Opnieuw een toeristentrekker, waarvoor je flink in de buidel moet tasten om er rond te mogen rijden. Het is een geweldig mooi park met imposante bergen van het Painemassief, gletsjers, meren en rivieren. De “Torres” zijn een verwijzing naar de drie torens in het berglandschap die in de wijde omtrek te zien zijn.
Van Puerto Natales rijden we verder naar Punta Arenas, de meest zuidelijke stad van Chili en van het vaste land van Zuid-Amerika, waar we één nacht verblijven.

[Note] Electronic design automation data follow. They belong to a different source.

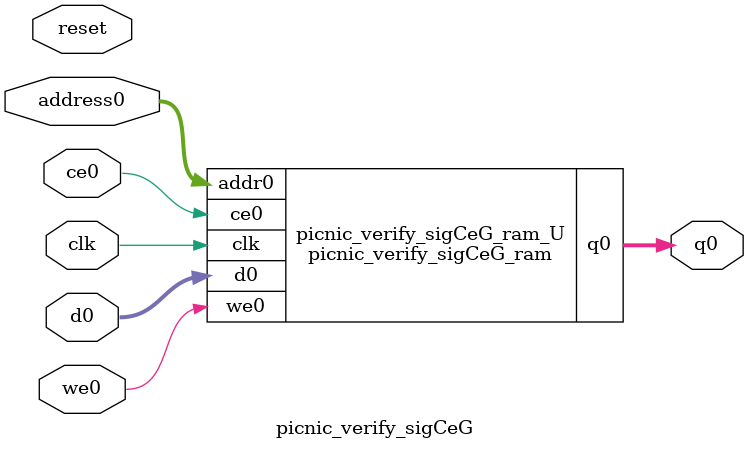
<source format=v>
`timescale 1 ns / 1 ps
module picnic_verify_sigCeG_ram (addr0, ce0, d0, we0, q0,  clk);

parameter DWIDTH = 8;
parameter AWIDTH = 12;
parameter MEM_SIZE = 3504;

input[AWIDTH-1:0] addr0;
input ce0;
input[DWIDTH-1:0] d0;
input we0;
output reg[DWIDTH-1:0] q0;
input clk;

(* ram_style = "block" *)reg [DWIDTH-1:0] ram[0:MEM_SIZE-1];




always @(posedge clk)  
begin 
    if (ce0) begin
        if (we0) 
            ram[addr0] <= d0; 
        q0 <= ram[addr0];
    end
end


endmodule

`timescale 1 ns / 1 ps
module picnic_verify_sigCeG(
    reset,
    clk,
    address0,
    ce0,
    we0,
    d0,
    q0);

parameter DataWidth = 32'd8;
parameter AddressRange = 32'd3504;
parameter AddressWidth = 32'd12;
input reset;
input clk;
input[AddressWidth - 1:0] address0;
input ce0;
input we0;
input[DataWidth - 1:0] d0;
output[DataWidth - 1:0] q0;



picnic_verify_sigCeG_ram picnic_verify_sigCeG_ram_U(
    .clk( clk ),
    .addr0( address0 ),
    .ce0( ce0 ),
    .we0( we0 ),
    .d0( d0 ),
    .q0( q0 ));

endmodule


</source>
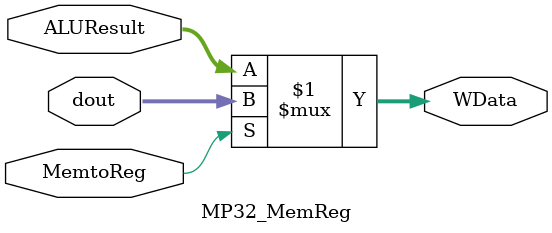
<source format=v>
`timescale 1ns / 1ps
module MP32_MemReg(
    input MemtoReg,
    input [31:0]dout,
    input [31:0]ALUResult,
    output [31:0]WData
    );
	 assign WData = (MemtoReg) ?  dout : ALUResult;


endmodule

</source>
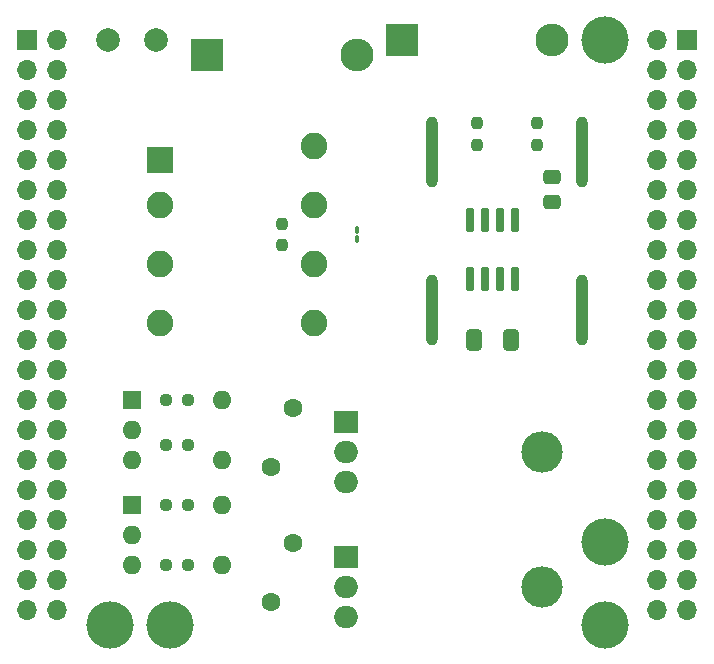
<source format=gbs>
G04 #@! TF.GenerationSoftware,KiCad,Pcbnew,(6.0.2)*
G04 #@! TF.CreationDate,2022-02-24T19:29:25+09:00*
G04 #@! TF.ProjectId,ACBoard,4143426f-6172-4642-9e6b-696361645f70,rev?*
G04 #@! TF.SameCoordinates,Original*
G04 #@! TF.FileFunction,Soldermask,Bot*
G04 #@! TF.FilePolarity,Negative*
%FSLAX46Y46*%
G04 Gerber Fmt 4.6, Leading zero omitted, Abs format (unit mm)*
G04 Created by KiCad (PCBNEW (6.0.2)) date 2022-02-24 19:29:25*
%MOMM*%
%LPD*%
G01*
G04 APERTURE LIST*
G04 Aperture macros list*
%AMRoundRect*
0 Rectangle with rounded corners*
0 $1 Rounding radius*
0 $2 $3 $4 $5 $6 $7 $8 $9 X,Y pos of 4 corners*
0 Add a 4 corners polygon primitive as box body*
4,1,4,$2,$3,$4,$5,$6,$7,$8,$9,$2,$3,0*
0 Add four circle primitives for the rounded corners*
1,1,$1+$1,$2,$3*
1,1,$1+$1,$4,$5*
1,1,$1+$1,$6,$7*
1,1,$1+$1,$8,$9*
0 Add four rect primitives between the rounded corners*
20,1,$1+$1,$2,$3,$4,$5,0*
20,1,$1+$1,$4,$5,$6,$7,0*
20,1,$1+$1,$6,$7,$8,$9,0*
20,1,$1+$1,$8,$9,$2,$3,0*%
G04 Aperture macros list end*
%ADD10O,1.000000X6.000000*%
%ADD11R,1.600000X1.600000*%
%ADD12O,1.600000X1.600000*%
%ADD13C,4.000000*%
%ADD14O,3.500000X3.500000*%
%ADD15R,2.000000X1.905000*%
%ADD16O,2.000000X1.905000*%
%ADD17C,2.000000*%
%ADD18R,2.800000X2.800000*%
%ADD19O,2.800000X2.800000*%
%ADD20C,2.250000*%
%ADD21R,2.250000X2.250000*%
%ADD22C,1.600000*%
%ADD23R,1.700000X1.700000*%
%ADD24O,1.700000X1.700000*%
%ADD25RoundRect,0.237500X0.250000X0.237500X-0.250000X0.237500X-0.250000X-0.237500X0.250000X-0.237500X0*%
%ADD26RoundRect,0.250000X-0.475000X0.337500X-0.475000X-0.337500X0.475000X-0.337500X0.475000X0.337500X0*%
%ADD27RoundRect,0.042000X-0.258000X0.943000X-0.258000X-0.943000X0.258000X-0.943000X0.258000X0.943000X0*%
%ADD28RoundRect,0.237500X-0.237500X0.250000X-0.237500X-0.250000X0.237500X-0.250000X0.237500X0.250000X0*%
%ADD29RoundRect,0.100000X0.100000X-0.217500X0.100000X0.217500X-0.100000X0.217500X-0.100000X-0.217500X0*%
%ADD30RoundRect,0.250000X-0.412500X-0.650000X0.412500X-0.650000X0.412500X0.650000X-0.412500X0.650000X0*%
%ADD31RoundRect,0.237500X0.237500X-0.250000X0.237500X0.250000X-0.237500X0.250000X-0.237500X-0.250000X0*%
G04 APERTURE END LIST*
D10*
X207010000Y-28575000D03*
X194310000Y-28575000D03*
X207010000Y-41910000D03*
X194310000Y-41910000D03*
D11*
X168920000Y-49545000D03*
D12*
X168920000Y-52085000D03*
X168920000Y-54625000D03*
X176540000Y-54625000D03*
X176540000Y-49545000D03*
D13*
X172085000Y-68580000D03*
D14*
X203645000Y-53975000D03*
D15*
X186985000Y-51435000D03*
D16*
X186985000Y-53975000D03*
X186985000Y-56515000D03*
D14*
X203645000Y-65405000D03*
D15*
X186985000Y-62865000D03*
D16*
X186985000Y-65405000D03*
X186985000Y-67945000D03*
D17*
X166910000Y-19050000D03*
X170910000Y-19050000D03*
D18*
X191770000Y-19050000D03*
D19*
X204470000Y-19050000D03*
D11*
X168920000Y-58435000D03*
D12*
X168920000Y-60975000D03*
X168920000Y-63515000D03*
X176540000Y-63515000D03*
X176540000Y-58435000D03*
D20*
X184300000Y-28060000D03*
X184300000Y-33060000D03*
X184300000Y-38060000D03*
X184300000Y-43060000D03*
X171300000Y-43060000D03*
X171300000Y-38060000D03*
X171300000Y-33060000D03*
D21*
X171300000Y-29260000D03*
D13*
X167005000Y-68580000D03*
D22*
X180710000Y-55205000D03*
X182510000Y-50205000D03*
D13*
X208915000Y-19050000D03*
X208915000Y-68580000D03*
X208915000Y-61595000D03*
D22*
X180710000Y-66635000D03*
X182510000Y-61635000D03*
D23*
X215920000Y-19080000D03*
D24*
X213380000Y-19080000D03*
X215920000Y-21620000D03*
X213380000Y-21620000D03*
X215920000Y-24160000D03*
X213380000Y-24160000D03*
X215920000Y-26700000D03*
X213380000Y-26700000D03*
X215920000Y-29240000D03*
X213380000Y-29240000D03*
X215920000Y-31780000D03*
X213380000Y-31780000D03*
X215920000Y-34320000D03*
X213380000Y-34320000D03*
X215920000Y-36860000D03*
X213380000Y-36860000D03*
X215920000Y-39400000D03*
X213380000Y-39400000D03*
X215920000Y-41940000D03*
X213380000Y-41940000D03*
X215920000Y-44480000D03*
X213380000Y-44480000D03*
X215920000Y-47020000D03*
X213380000Y-47020000D03*
X215920000Y-49560000D03*
X213380000Y-49560000D03*
X215920000Y-52100000D03*
X213380000Y-52100000D03*
X215920000Y-54640000D03*
X213380000Y-54640000D03*
X215920000Y-57180000D03*
X213380000Y-57180000D03*
X215920000Y-59720000D03*
X213380000Y-59720000D03*
X215920000Y-62260000D03*
X213380000Y-62260000D03*
X215920000Y-64800000D03*
X213380000Y-64800000D03*
X215920000Y-67340000D03*
X213380000Y-67340000D03*
D23*
X160015000Y-19055000D03*
D24*
X162555000Y-19055000D03*
X160015000Y-21595000D03*
X162555000Y-21595000D03*
X160015000Y-24135000D03*
X162555000Y-24135000D03*
X160015000Y-26675000D03*
X162555000Y-26675000D03*
X160015000Y-29215000D03*
X162555000Y-29215000D03*
X160015000Y-31755000D03*
X162555000Y-31755000D03*
X160015000Y-34295000D03*
X162555000Y-34295000D03*
X160015000Y-36835000D03*
X162555000Y-36835000D03*
X160015000Y-39375000D03*
X162555000Y-39375000D03*
X160015000Y-41915000D03*
X162555000Y-41915000D03*
X160015000Y-44455000D03*
X162555000Y-44455000D03*
X160015000Y-46995000D03*
X162555000Y-46995000D03*
X160015000Y-49535000D03*
X162555000Y-49535000D03*
X160015000Y-52075000D03*
X162555000Y-52075000D03*
X160015000Y-54615000D03*
X162555000Y-54615000D03*
X160015000Y-57155000D03*
X162555000Y-57155000D03*
X160015000Y-59695000D03*
X162555000Y-59695000D03*
X160015000Y-62235000D03*
X162555000Y-62235000D03*
X160015000Y-64775000D03*
X162555000Y-64775000D03*
X160015000Y-67315000D03*
X162555000Y-67315000D03*
D18*
X175260000Y-20320000D03*
D19*
X187960000Y-20320000D03*
D25*
X173632500Y-58420000D03*
X171807500Y-58420000D03*
D26*
X204470000Y-30712500D03*
X204470000Y-32787500D03*
D27*
X197485000Y-34360000D03*
X198755000Y-34360000D03*
X200025000Y-34360000D03*
X201295000Y-34360000D03*
X201295000Y-39300000D03*
X200025000Y-39300000D03*
X198755000Y-39300000D03*
X197485000Y-39300000D03*
D25*
X173632500Y-49530000D03*
X171807500Y-49530000D03*
D28*
X181610000Y-34647500D03*
X181610000Y-36472500D03*
D25*
X173632500Y-63500000D03*
X171807500Y-63500000D03*
X173632500Y-53340000D03*
X171807500Y-53340000D03*
D29*
X187960000Y-35967500D03*
X187960000Y-35152500D03*
D30*
X197827500Y-44450000D03*
X200952500Y-44450000D03*
D28*
X203200000Y-26115000D03*
X203200000Y-27940000D03*
D31*
X198120000Y-27940000D03*
X198120000Y-26115000D03*
M02*

</source>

Vrijdag vervolgen we onze rit naar el fin del mundo (het eind van de wereld) door de veerboot te nemen naar Tierre del Fuego, ofwel Vuurland. Daarna gaan we de grens weer over en rijden door tot Rio Grande, de tweede stad van de provincie Tierra de Fuego. Van daaruit rijden we de volgende dag naar Ushuaia, de zuidelijkste stad ter wereld. De weg er naar toe is prachtig, maar omdat er redelijk wat verkeer is en Ushuaia een stad is met ruim 60.000 inwoners hebben we niet het idee dat we naar het einde van de wereld rijden, maar bijzonder is het wel.
Ushuaia is begin vorige eeuw opgebouwd rond een gevangenis voor zware criminelen, het Alcatraz van Argentinië. De gevangen zijn uiteindelijk degenen die de stad hebben gebouwd. De gevangenis is niet meer, maar de stad is nu in trek bij toeristen, als bestemming en als vertrekpunt voor de boot naar Antartica.
Na een paar weken te hebben gebivakkeerd in lawaaiige hostels met piepkleine kamers hebben wij hier een paar dagen een appartementje geboekt. Dinsdag gaat de reis verder en maken we een begin aan de Ruta Nacional 3, de meer dan 3000 kilometer lange weg naar Buenos Aires.